I've documented the extra steps on http://docs.aegirproject.org/en/3.x/install/upgrade/#major-upgrade-from-... please review.

Jon Pugh’s picture

Interesting...

I'm glad we found a workaround, but is this really a good enough fix?

Would it be possible to add the "error_reporting" hack into a hook_update_N()?

Even better, what about using a hook_update_N() to manually tweak the database so we don't get an error at all?

I know for a fact there are a lot of Aegir 1.x/2.x installs still out there, and the "recommended upgrade" is a lot of work for most.

Regarding Drupal 6 being EoL, it's becoming more and more clear that Drupal 6 isn't going anywhere. There are still plenty of Aegir 1.x out there

There are now 3 vendors providing Drupal 6 LTS (https://www.drupal.org/project/d6lts) and now there is a web app for it: https://tag1consulting.com/blog/tag1-quo-drupal-6-long-term-support

Let's help make it as easy as possible for the long tail Aegir community to upgrade.

ShaneOnABike’s picture

Status: Fixed » Active

Yahoo thanks very much for the documentation as well as posting a solution it works! It sucks that there wasn't an additional module added in drupal that does a proper cleanup. I feel bad for people migrating sites from D6 -> D7 that were originally in D5 (myself included). What a mess of 'missing' modules.

memtkmcc’s picture

You can't really "manually tweak the database so we don't get an error at all", and while using registry-rebuild could help for relocated modules, it will not help with "missing" modules. But why not to disable and uninstall problematic modules before running the upgrade? Then enable these still used (and relocated) after the upgrade. This should even remove the need to use registry-rebuild pre/post upgrade.

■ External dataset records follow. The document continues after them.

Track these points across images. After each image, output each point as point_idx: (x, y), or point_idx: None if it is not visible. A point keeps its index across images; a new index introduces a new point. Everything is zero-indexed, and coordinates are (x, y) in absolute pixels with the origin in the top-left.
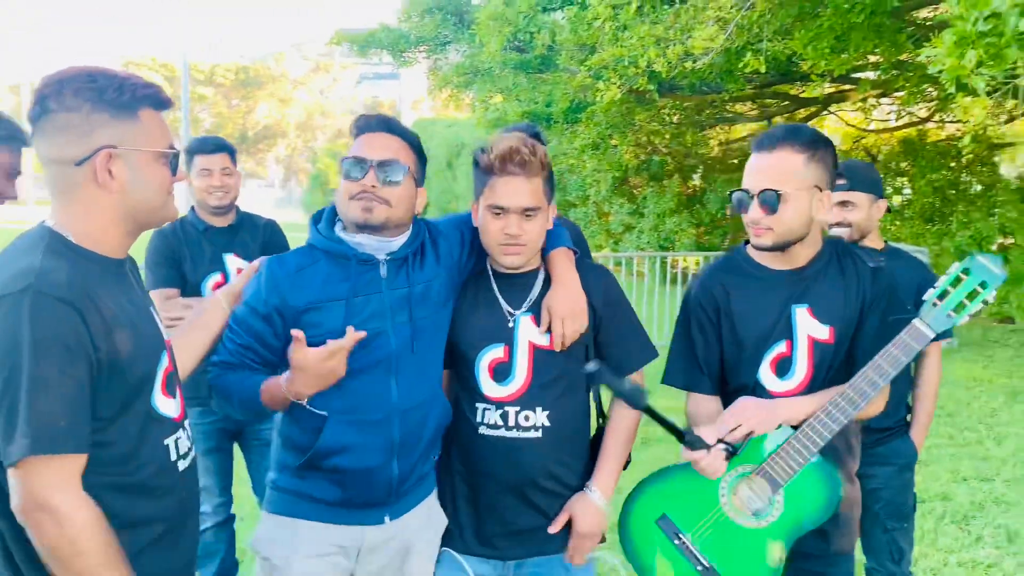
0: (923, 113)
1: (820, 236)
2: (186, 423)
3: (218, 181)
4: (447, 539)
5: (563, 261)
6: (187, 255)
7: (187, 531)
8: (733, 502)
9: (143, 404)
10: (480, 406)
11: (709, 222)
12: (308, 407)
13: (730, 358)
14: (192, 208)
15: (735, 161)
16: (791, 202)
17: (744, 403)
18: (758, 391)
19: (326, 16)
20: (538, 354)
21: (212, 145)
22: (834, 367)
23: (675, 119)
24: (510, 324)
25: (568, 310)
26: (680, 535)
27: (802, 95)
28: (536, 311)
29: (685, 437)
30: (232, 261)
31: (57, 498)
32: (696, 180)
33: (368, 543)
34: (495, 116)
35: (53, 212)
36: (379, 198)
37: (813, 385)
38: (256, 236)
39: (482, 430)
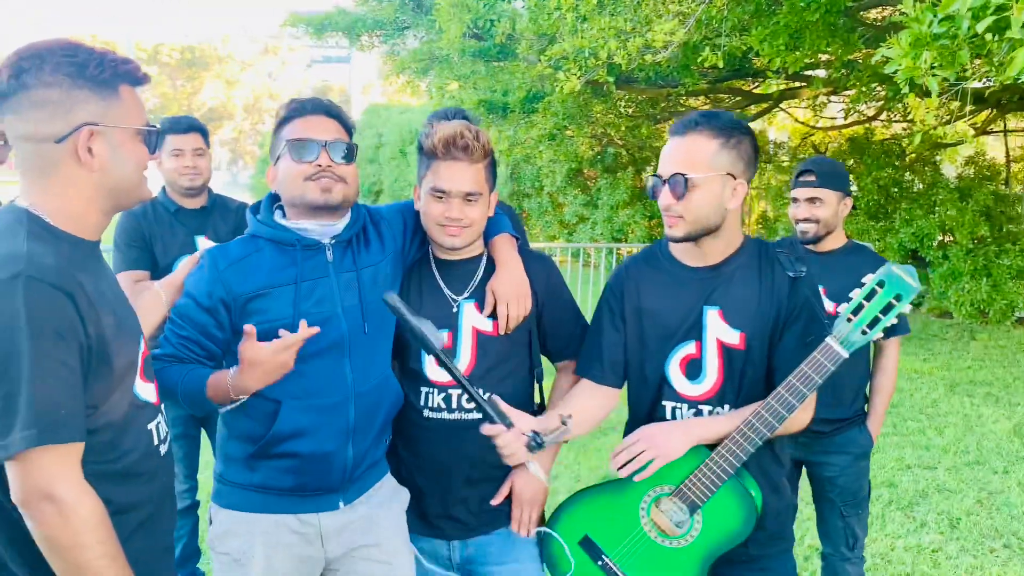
0: (870, 112)
1: (739, 232)
2: (162, 407)
3: (190, 162)
4: None
5: (506, 246)
6: (158, 237)
7: (166, 514)
8: (654, 522)
9: (127, 389)
10: (424, 390)
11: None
12: (260, 394)
13: (632, 351)
14: (163, 189)
15: None
16: (701, 188)
17: (648, 431)
18: (665, 391)
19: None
20: (481, 339)
21: (185, 125)
22: (748, 374)
23: (630, 112)
24: (454, 310)
25: (513, 293)
26: (603, 556)
27: (755, 91)
28: (479, 297)
29: (481, 407)
30: (204, 244)
31: (61, 488)
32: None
33: (325, 528)
34: (451, 104)
35: (25, 192)
36: (336, 176)
37: (725, 390)
38: (228, 219)
39: (426, 413)
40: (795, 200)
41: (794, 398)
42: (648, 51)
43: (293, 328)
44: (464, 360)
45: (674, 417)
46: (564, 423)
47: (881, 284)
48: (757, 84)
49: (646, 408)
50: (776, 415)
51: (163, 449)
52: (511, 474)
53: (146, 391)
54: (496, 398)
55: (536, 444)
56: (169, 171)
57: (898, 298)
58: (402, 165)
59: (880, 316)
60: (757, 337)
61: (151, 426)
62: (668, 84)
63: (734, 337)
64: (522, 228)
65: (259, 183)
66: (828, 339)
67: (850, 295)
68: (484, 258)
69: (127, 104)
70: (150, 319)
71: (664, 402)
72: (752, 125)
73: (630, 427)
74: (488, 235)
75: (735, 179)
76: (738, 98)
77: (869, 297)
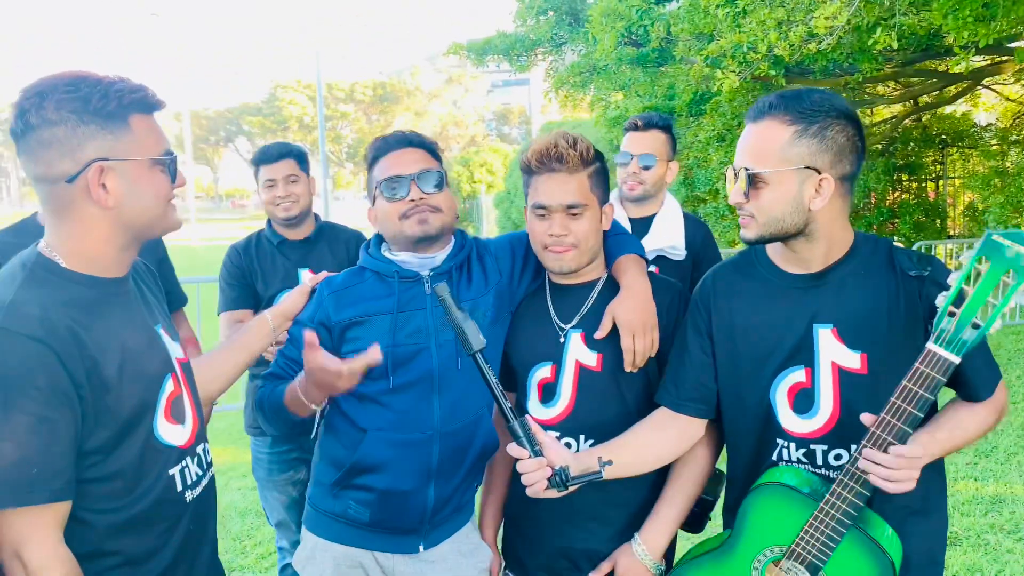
0: None
1: (845, 232)
2: (199, 449)
3: (283, 191)
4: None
5: (632, 268)
6: (258, 271)
7: (200, 563)
8: None
9: (141, 434)
10: None
11: (850, 212)
12: (350, 420)
13: (725, 377)
14: (269, 221)
15: (878, 146)
16: (772, 185)
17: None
18: (772, 429)
19: (459, 28)
20: (584, 375)
21: (274, 153)
22: (872, 402)
23: None
24: (561, 340)
25: (639, 322)
26: None
27: (955, 70)
28: (587, 327)
29: (509, 424)
30: (306, 277)
31: (29, 552)
32: None
33: (399, 571)
34: (616, 114)
35: (47, 232)
36: (430, 207)
37: (843, 425)
38: (337, 249)
39: None
40: None
41: (903, 422)
42: (812, 39)
43: (386, 358)
44: (564, 400)
45: (781, 457)
46: (601, 466)
47: (983, 260)
48: (958, 63)
49: (752, 445)
50: (886, 448)
51: (190, 495)
52: (614, 553)
53: (171, 433)
54: (530, 420)
55: (559, 481)
56: (265, 204)
57: (1012, 274)
58: None
59: (993, 301)
60: (883, 358)
61: (173, 471)
62: (846, 72)
63: (854, 360)
64: (712, 241)
65: None
66: (929, 344)
67: (948, 281)
68: (601, 282)
69: (139, 134)
70: (253, 346)
71: (775, 439)
72: (952, 108)
73: (731, 469)
74: (613, 256)
75: (820, 174)
76: (931, 80)
77: (971, 280)
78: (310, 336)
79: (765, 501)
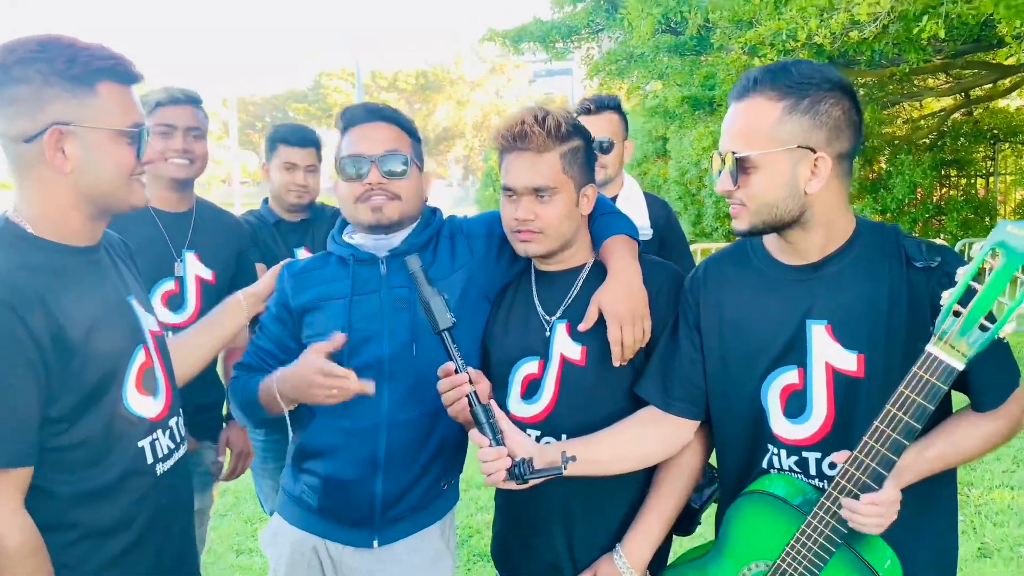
0: None
1: (845, 220)
2: (172, 422)
3: (302, 179)
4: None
5: (620, 251)
6: (260, 246)
7: (172, 538)
8: None
9: (110, 403)
10: None
11: (895, 208)
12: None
13: (713, 377)
14: (265, 201)
15: (926, 140)
16: (762, 168)
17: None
18: (763, 434)
19: (504, 17)
20: (567, 370)
21: (300, 137)
22: (867, 409)
23: None
24: (547, 333)
25: (628, 311)
26: None
27: (1007, 62)
28: (572, 317)
29: (472, 409)
30: (303, 256)
31: None
32: (882, 162)
33: (345, 566)
34: (655, 103)
35: (14, 195)
36: (388, 193)
37: (837, 433)
38: (323, 227)
39: None
40: None
41: (899, 433)
42: (854, 27)
43: (344, 344)
44: (545, 396)
45: (772, 465)
46: (564, 462)
47: (995, 253)
48: (1009, 55)
49: (741, 451)
50: (880, 459)
51: (162, 468)
52: (595, 563)
53: (142, 405)
54: (495, 408)
55: (517, 474)
56: (277, 185)
57: None
58: None
59: (1004, 301)
60: (883, 360)
61: (143, 443)
62: (892, 63)
63: (849, 361)
64: (676, 222)
65: (484, 196)
66: (929, 346)
67: (956, 276)
68: (586, 269)
69: (105, 103)
70: (227, 326)
71: (766, 444)
72: (1005, 102)
73: (721, 477)
74: (601, 239)
75: (814, 152)
76: (983, 72)
77: (981, 277)
78: (321, 347)
79: (750, 511)
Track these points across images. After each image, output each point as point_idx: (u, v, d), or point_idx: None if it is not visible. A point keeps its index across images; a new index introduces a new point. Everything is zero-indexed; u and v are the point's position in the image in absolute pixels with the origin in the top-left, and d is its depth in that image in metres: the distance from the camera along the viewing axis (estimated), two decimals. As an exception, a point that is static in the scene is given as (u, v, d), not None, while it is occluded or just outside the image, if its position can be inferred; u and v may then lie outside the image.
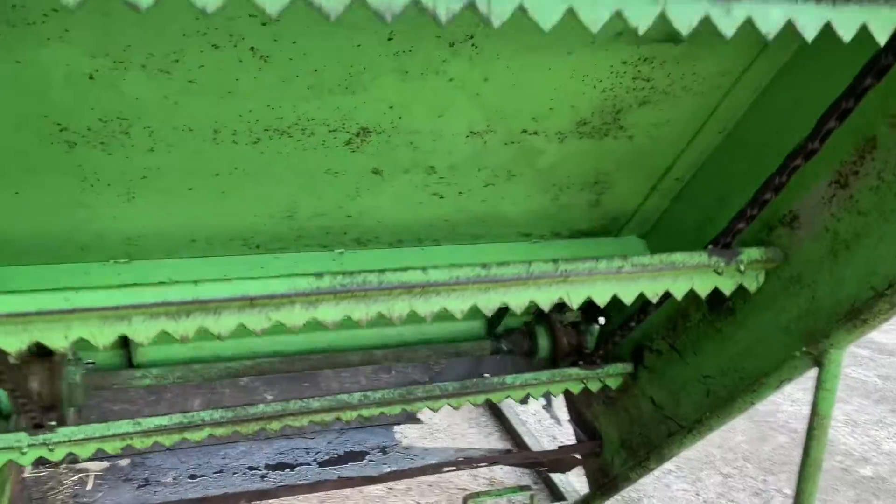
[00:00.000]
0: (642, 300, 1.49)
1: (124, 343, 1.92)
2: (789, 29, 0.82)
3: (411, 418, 2.39)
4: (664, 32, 1.33)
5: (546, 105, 1.45)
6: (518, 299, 1.39)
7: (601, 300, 1.43)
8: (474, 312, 1.78)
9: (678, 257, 1.44)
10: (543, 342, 2.20)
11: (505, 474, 2.66)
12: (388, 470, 2.14)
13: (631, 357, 2.01)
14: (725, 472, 2.80)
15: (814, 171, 1.34)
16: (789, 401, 3.37)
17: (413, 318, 1.34)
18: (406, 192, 1.61)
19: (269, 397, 2.14)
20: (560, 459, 2.43)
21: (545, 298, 1.40)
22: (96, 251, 1.55)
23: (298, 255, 1.75)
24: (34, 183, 1.33)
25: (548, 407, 2.78)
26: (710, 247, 1.48)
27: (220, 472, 2.08)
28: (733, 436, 3.05)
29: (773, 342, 1.55)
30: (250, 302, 1.21)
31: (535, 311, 2.26)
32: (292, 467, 2.11)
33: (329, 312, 1.26)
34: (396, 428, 2.32)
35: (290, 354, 1.99)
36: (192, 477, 2.05)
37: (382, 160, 1.50)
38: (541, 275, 1.37)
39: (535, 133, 1.52)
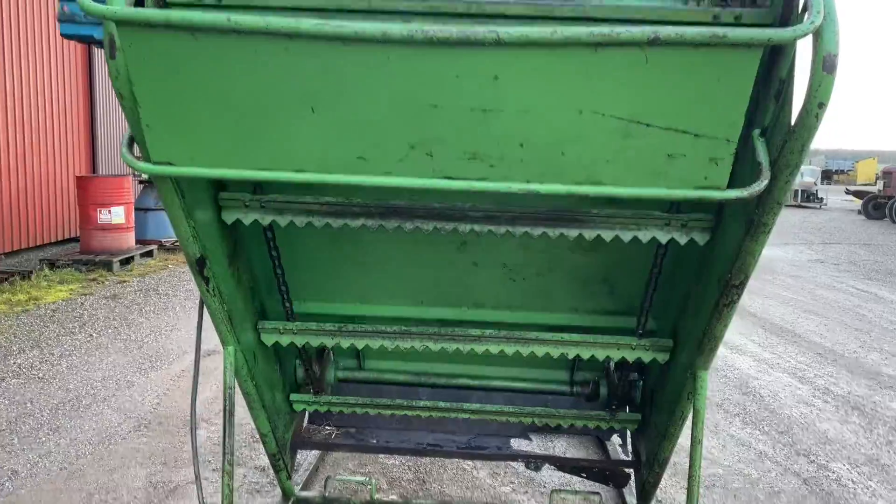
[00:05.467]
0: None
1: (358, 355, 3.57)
2: None
3: (524, 435, 3.68)
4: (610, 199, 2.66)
5: (556, 239, 2.82)
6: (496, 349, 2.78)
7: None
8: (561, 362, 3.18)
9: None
10: (603, 390, 3.39)
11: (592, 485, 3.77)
12: (487, 453, 3.48)
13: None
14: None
15: None
16: None
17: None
18: (495, 277, 3.03)
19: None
20: (617, 476, 3.51)
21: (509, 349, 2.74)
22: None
23: (443, 309, 3.24)
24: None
25: (623, 446, 3.88)
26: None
27: (402, 442, 3.58)
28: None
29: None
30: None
31: (604, 369, 3.48)
32: (441, 447, 3.54)
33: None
34: (512, 440, 3.62)
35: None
36: (387, 442, 3.58)
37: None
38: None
39: (557, 248, 2.88)
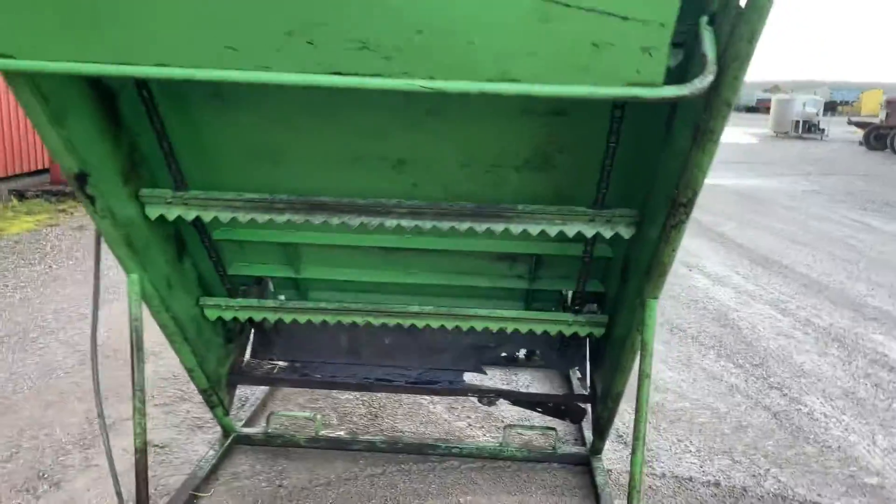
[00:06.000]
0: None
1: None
2: None
3: (478, 369, 3.48)
4: (553, 109, 2.37)
5: (500, 149, 2.52)
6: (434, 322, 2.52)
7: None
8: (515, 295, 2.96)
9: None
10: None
11: (550, 420, 3.60)
12: (438, 388, 3.29)
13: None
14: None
15: None
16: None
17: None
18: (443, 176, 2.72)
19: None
20: (573, 410, 3.33)
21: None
22: None
23: (381, 235, 2.99)
24: None
25: (581, 380, 3.70)
26: None
27: (348, 376, 3.37)
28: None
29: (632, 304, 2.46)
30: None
31: (559, 302, 3.25)
32: (390, 381, 3.34)
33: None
34: (466, 374, 3.42)
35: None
36: (332, 376, 3.38)
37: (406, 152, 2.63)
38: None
39: (501, 166, 2.60)
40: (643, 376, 2.37)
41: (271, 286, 3.32)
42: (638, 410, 2.41)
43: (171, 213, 2.45)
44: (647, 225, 2.29)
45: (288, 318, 3.01)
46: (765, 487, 3.21)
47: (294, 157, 2.46)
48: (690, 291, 6.32)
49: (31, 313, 5.17)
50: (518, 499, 3.06)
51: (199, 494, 2.99)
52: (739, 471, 3.34)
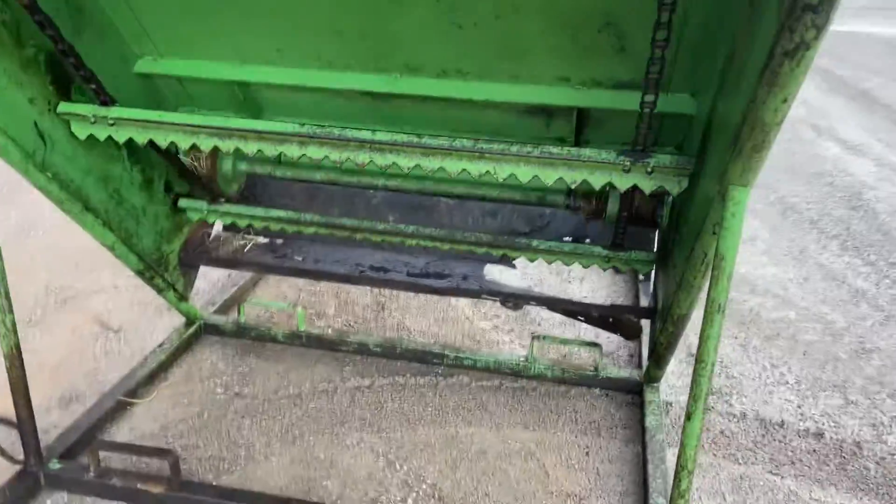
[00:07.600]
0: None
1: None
2: None
3: (505, 260, 2.64)
4: None
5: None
6: (451, 166, 1.77)
7: (524, 178, 1.74)
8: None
9: (586, 152, 1.68)
10: (612, 205, 2.25)
11: (591, 332, 2.76)
12: (446, 285, 2.47)
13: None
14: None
15: None
16: None
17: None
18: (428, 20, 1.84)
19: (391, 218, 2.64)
20: (627, 326, 2.47)
21: (474, 169, 1.76)
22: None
23: (362, 76, 2.11)
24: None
25: (644, 282, 2.79)
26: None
27: (336, 262, 2.62)
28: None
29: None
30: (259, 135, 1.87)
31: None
32: (386, 271, 2.56)
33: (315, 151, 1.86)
34: (488, 266, 2.59)
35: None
36: (315, 261, 2.63)
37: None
38: (461, 148, 1.73)
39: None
40: (713, 308, 1.46)
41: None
42: (700, 360, 1.52)
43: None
44: (744, 62, 1.30)
45: (186, 142, 1.99)
46: (889, 445, 2.30)
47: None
48: (816, 162, 5.09)
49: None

We are using this method in BOA, and it works perfectly for 2.x to 3.x upgrades.

ergonlogic’s picture

We'll need something that can work for the Debian packages in a completely automated fashion. I'd suggest that we explore a pre-hostmaster-migrate hook. Presumably we could check whether we're coming from a D6 platform, and simply add the lines from #15, if that's the case.

ergonlogic’s picture

Category: Plan » Bug report
Status: Active » Needs review
FileSize
2.17 KB

This patch appears to mostly work. I need to test the backup/cleanup of local.settings.php, but it allowed the upgrade to succeed with the Debian package.

ergonlogic’s picture

FileSize
2.19 KB

Fixed the cleanup with this latest patch.

ergonlogic’s picture

I committed and pushed that patch, then reverted the tweaks to the tests in puppet-aegir. The upgrade 2.x to 3.x test still succeeds: http://ci.aegirproject.org/view/Upgrades/job/U_aegir_6.x-2.x_to_7.x-3.x_...

The takeaway from this issue is just how important it is to maintain a stable API. All this hassle because somewhere in a 630-comment long issue, a new parameter was added with the (imho) wrong default ($trigger_error = TRUE).

I'm not 100% convinced that this won't bite us again though. How sure are we that the system table is getting clean up? We may want to add a hook_update_N() that effectively performs a registry rebuild.

memtkmcc’s picture

We should check if local.settings.php exists before trying to create .bak, and then check again if .bak exists before restoring original file, to avoid false errors, perhaps?

memtkmcc’s picture

Also, not sure why we are using chmod 02740 ? I mean, the executable bit is not expected on this file.

ergonlogic’s picture

Aegir creates an empty local.settings.php file on install at this point, but I suppose it might not exist if the system is very old. That said, it should fail with warnings in that case, and file_put_contents() should still create the temporary file. Still, it wouldn't have a backup to restore from afterwards, in that case. I think just creating an empty local.settings.php should be sufficient though, as the backup is created within the same function as it's later used.

Also, not sure why we are using chmod 02740?

Just laziness, I guess :p

I suppose that 02640 should be sufficient. Good catch.

ergonlogic’s picture

Here's a follow-up patch.

helmo’s picture

Status: Needs review » Fixed
helmo’s picture

Status: Fixed » Active

Jenkins failed again ... could it be that the last commit was pushed a bit later then the commit time?
http://ci.aegirproject.org/view/Upgrades/job/U_aegir_6.x-2.x_to_7.x-3.x_...

helmo’s picture

Status: Active » Fixed

Jenkins is green again ... must have been a temp issue ... http://ci.aegirproject.org/view/Upgrades/job/U_aegir_6.x-2.x_to_7.x-3.x_...

Status: Fixed » Closed (fixed)

Automatically closed - issue fixed for 2 weeks with no activity.

helmo’s picture

When upgrading between two dev versions of Aegir I noticed the message "Detected major version upgrade" A 7.50 to 7.51 platform is not what I consider major ;)

The output of version_compare('7.0', trim($platform_version['output']))

I added a commit to compensate.